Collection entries

Start of Block

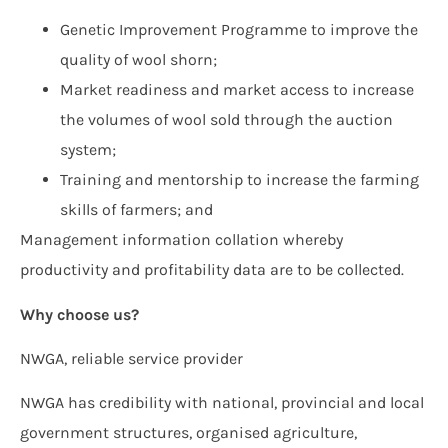
Genetic Improvement Programme to improve the
quality of wool shorn;
Market readiness and market access to increase
the volumes of wool sold through the auction
system;
Training and mentorship to increase the farming
skills of farmers; and
Management information collation whereby
productivity and profitability data are to be collected.
Why choose us?
NWGA, reliable service provider
NWGA has credibility with national, provincial and local
government structures, organised agriculture,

End of Block

> **To do**
Substitute "mohair" for every occurrence of "wool" throughout the listing, leaving everything else unchanged. Reproduce only the text and omit the pictures.

> **Completed task**
Genetic Improvement Programme to improve the
quality of mohair shorn;
Market readiness and market access to increase
the volumes of mohair sold through the auction
system;
Training and mentorship to increase the farming
skills of farmers; and
Management information collation whereby
productivity and profitability data are to be collected.
Why choose us?
NWGA, reliable service provider
NWGA has credibility with national, provincial and local
government structures, organised agriculture,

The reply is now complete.